Ante uma tradição histórica
de conservadorismo, ineficiência ou omissão do Poder Executivo e do
Legislativo, emergiram os fenômenos da judicialização e do ativismo judicial no
Brasil, que apresentam conceitos correlatos. Segundo o Professor Luís Roberto
Barroso, aquela decorre do modelo de Constituição analítica e do sistema de
controle de constitucionalidade adotados no Brasil, os quais permitem que questões
de ampla repercussão política e social sejam decididas por órgãos do Poder
Judiciário, e não pelas instâncias políticas tradicionais: o Congresso Nacional
e o Poder Executivo. Já o ativismo judicial, também de acordo com o supracitado
professor, representa uma participação mais ampla e intensa do Judiciário, extraindo
o máximo das potencialidades do texto constitucional para a concretização dos
direitos fundamentais, a partir de uma postura proativa dos magistrados, o que
implica maior interferência no espaço de atuação dos outros dois Poderes. Como
exemplos da manifestação destes fenômenos, apresentam-se as decisões judiciais
determinando ao Poder Público a distribuição de medicamentos ou o oferecimento
de terapias e cirurgias; bem como os acórdãos do STF - Supremo Tribunal Federal
sobre as cotas raciais e união homoafetiva.

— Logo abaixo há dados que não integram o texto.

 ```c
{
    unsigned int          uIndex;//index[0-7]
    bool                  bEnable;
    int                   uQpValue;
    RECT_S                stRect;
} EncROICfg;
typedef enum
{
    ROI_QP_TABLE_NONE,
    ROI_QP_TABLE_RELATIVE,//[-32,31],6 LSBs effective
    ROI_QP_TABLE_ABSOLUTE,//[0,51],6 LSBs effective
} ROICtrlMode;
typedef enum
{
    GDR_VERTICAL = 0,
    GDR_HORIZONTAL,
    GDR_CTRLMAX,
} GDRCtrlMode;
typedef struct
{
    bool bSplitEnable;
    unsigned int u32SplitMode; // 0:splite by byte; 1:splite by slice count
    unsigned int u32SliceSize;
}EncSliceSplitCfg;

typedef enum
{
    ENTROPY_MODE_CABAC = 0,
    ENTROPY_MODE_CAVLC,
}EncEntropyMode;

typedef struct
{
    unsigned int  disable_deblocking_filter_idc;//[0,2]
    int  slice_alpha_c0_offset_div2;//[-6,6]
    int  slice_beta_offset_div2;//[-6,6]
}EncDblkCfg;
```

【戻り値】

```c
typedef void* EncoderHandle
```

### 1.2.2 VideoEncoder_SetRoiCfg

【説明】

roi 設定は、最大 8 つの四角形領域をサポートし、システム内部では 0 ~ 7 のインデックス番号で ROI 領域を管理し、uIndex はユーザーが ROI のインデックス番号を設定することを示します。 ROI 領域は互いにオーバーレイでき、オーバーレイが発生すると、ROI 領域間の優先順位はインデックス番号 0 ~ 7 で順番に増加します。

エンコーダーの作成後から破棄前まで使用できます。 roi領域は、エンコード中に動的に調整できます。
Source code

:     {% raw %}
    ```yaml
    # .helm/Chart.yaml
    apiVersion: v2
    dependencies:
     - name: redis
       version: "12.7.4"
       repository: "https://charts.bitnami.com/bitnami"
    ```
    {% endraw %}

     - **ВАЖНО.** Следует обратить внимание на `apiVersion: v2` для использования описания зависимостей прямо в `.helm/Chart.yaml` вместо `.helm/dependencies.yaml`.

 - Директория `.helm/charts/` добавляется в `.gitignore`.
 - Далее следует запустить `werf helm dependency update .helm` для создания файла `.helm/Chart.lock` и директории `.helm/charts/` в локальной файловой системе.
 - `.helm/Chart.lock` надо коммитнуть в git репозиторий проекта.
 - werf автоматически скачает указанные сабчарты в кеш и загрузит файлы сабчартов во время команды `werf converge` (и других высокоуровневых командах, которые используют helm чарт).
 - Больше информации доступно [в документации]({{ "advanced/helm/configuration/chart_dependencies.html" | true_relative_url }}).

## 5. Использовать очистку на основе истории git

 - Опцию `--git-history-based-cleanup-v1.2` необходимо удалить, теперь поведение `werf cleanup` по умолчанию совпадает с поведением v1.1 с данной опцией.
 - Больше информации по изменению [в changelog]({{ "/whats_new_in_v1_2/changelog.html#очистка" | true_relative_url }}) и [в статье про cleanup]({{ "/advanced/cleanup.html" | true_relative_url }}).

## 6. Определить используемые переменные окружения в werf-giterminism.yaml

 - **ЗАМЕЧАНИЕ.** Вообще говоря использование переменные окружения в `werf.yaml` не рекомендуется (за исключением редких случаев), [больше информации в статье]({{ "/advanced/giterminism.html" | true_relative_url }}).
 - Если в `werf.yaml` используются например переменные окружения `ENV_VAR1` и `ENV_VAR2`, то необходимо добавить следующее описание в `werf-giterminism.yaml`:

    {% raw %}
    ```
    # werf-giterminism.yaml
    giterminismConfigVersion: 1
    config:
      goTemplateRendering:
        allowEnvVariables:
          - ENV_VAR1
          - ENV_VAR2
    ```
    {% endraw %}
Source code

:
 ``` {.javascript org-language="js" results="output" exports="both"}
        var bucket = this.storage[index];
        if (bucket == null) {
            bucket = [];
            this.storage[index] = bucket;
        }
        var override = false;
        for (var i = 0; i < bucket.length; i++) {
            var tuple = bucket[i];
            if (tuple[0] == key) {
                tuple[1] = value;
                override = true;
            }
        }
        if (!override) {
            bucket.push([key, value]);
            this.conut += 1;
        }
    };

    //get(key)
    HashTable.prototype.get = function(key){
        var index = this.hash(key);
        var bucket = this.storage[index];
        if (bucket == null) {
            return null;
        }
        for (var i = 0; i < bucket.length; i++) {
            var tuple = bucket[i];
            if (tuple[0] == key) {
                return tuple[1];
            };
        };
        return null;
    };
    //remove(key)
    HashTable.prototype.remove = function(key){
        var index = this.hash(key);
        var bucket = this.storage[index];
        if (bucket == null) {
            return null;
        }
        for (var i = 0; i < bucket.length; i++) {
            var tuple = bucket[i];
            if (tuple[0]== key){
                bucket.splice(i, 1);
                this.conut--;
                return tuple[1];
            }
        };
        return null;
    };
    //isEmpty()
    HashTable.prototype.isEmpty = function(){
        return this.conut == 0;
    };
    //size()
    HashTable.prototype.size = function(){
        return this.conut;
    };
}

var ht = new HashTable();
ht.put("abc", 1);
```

Sobre o acórdão do STF que
equiparou a união homoafetiva à convencional união heteroafetiva, cumpre ressaltar
que, apesar das críticas proferidas por diversos setores da sociedade,
inclusive os pretensamente progressistas que afirmam ser um retrocesso o
enquadramento dos homoafetivos ao modelo tradicional de família burguesa, o alcance
da emancipação de fato dos grupos oprimidos como o LGBT torna-se mais factível
a partir do empoderamento simbólico inicial promovido por decisões judiciais
como esta. Ademais, não houve violação da legitimidade democrática, visto que
os magistrados não atuaram por vontade política própria, mas como
representantes indiretos da vontade popular, ao expandir, em um processo
criativo de hermenêutica, o significado das normas constitucionais para a
defesa dos direitos fundamentais de um grupo social; agiram dentro das
possibilidades e limites abertos pelo ordenamento jurídico, pautados pelos
princípios da razoabilidade, segurança jurídica e isonomia; ao tutelar a união
homoafetiva, não afrontaram direitos de outros segmentos ou da sociedade como
um todo; como a matéria discutida não envolve conhecimento específico e
discricionariedade técnica, não usurparam a competência privativa dos demais
Poderes.
Por fim, é pertinente
enfatizar que a postura recente do Judiciário brasileiro como protagonista na
concretude de direitos sociais merece elogio, principalmente por romper com um
paradigma histórico de ranço conservador que permeava este Poder. Contudo, não
se pode perder de vista que o alargamento da atuação do Judiciário emergiu
diante da inércia dos demais Poderes, cuja representatividade, legitimidade e
funcionalidade precisam ser repensadas.